During network disconnects, control plane logs are cached locally on the control plane instances. When connectivity is restored, the logs are sent to Amazon CloudWatch Logs in the parent AWS Region. You do not need to install or maintain any logging agent on the control plane.

## Local observability
<a name="eks-outposts-instance-store-network-disconnects-local-observability"></a>

You can monitor your cluster locally during disconnects by using [Prometheus](https://prometheus.io/), [Grafana](https://grafana.com/), or other third-party solutions to scrape the Kubernetes API server metrics endpoint.

## Local image repository
<a name="eks-outposts-instance-store-network-disconnects-image-repo"></a>

To scale deployments with additional replicas or to recover from pod failures during disconnects, you must have a local container image repository (such as a Docker registry), or the images must be cached on the node before disconnection. Amazon ECR is not available during network disconnects.
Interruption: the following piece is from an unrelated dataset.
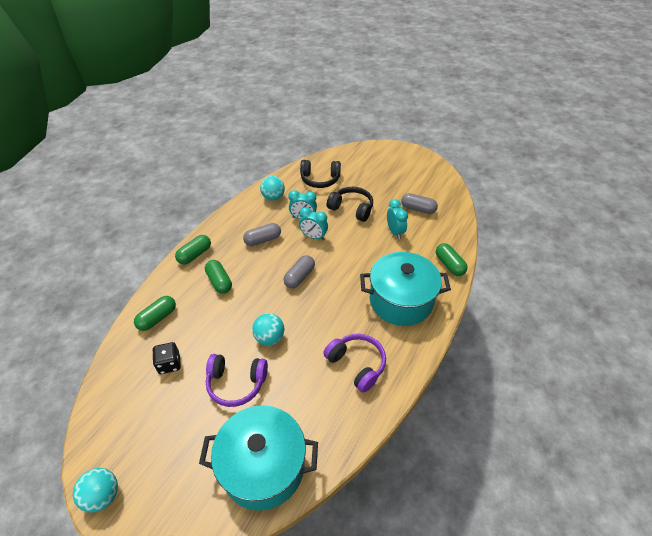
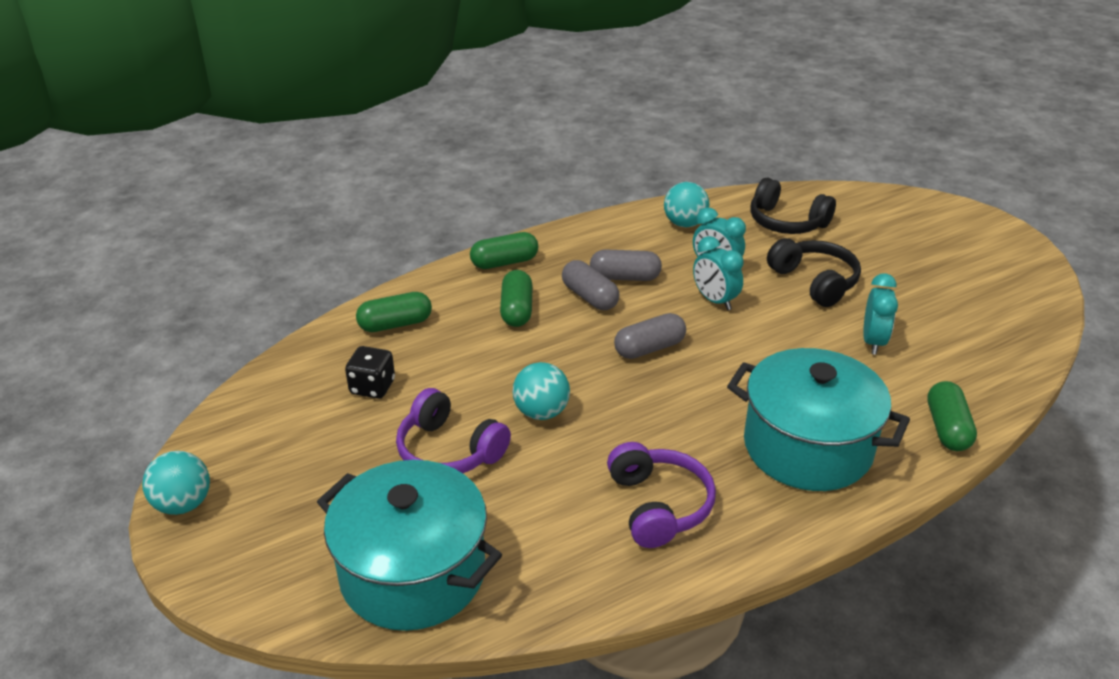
camera: 30 degrees right, 10 degrees down
(418, 209) = (947, 322): grey capsule -> grey capsule (590, 297)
## Tune Kubernetes pod failover behavior
<a name="eks-outposts-instance-store-network-disconnects-pod-failover"></a>

During a network disconnect, the Kubernetes control plane cannot communicate with the AWS Region. If a node becomes unreachable, the default Kubernetes behavior is to evict pods after a timeout period. You can tune this behavior using tolerations and `tolerationSeconds` on your pod specifications to control how quickly pods are rescheduled during partitions. For detailed guidance and examples, see https://docs.aws.amazon.com/eks/latest/best-practices/hybrid-nodes-network-disconnection-best-practices.html\#*tune\_kubernetes\_pod\_failover\_behavior[Tune Kubernetes pod failover behavior] in the \_Amazon EKS Best Practices Guide*.

## Simulate a network disconnect
<a name="eks-outposts-instance-store-network-disconnects-simulate"></a>

Before you go into production with your local cluster, simulate a disconnect to verify that you can access your cluster when it’s in a disconnected state.

1. Apply firewall rules on the networking devices that connect your Outpost to the AWS Region. This disconnects the service link of the Outpost.

1. Test the connection to your local cluster using the x.509 certificate you created:

   ```
   kubectl --kubeconfig admin.kubeconfig get nodes
   ```

**Note**  
If you have services already in production on your Outpost, do not simulate a disconnect. Disconnecting the service link affects all services running on the Outpost.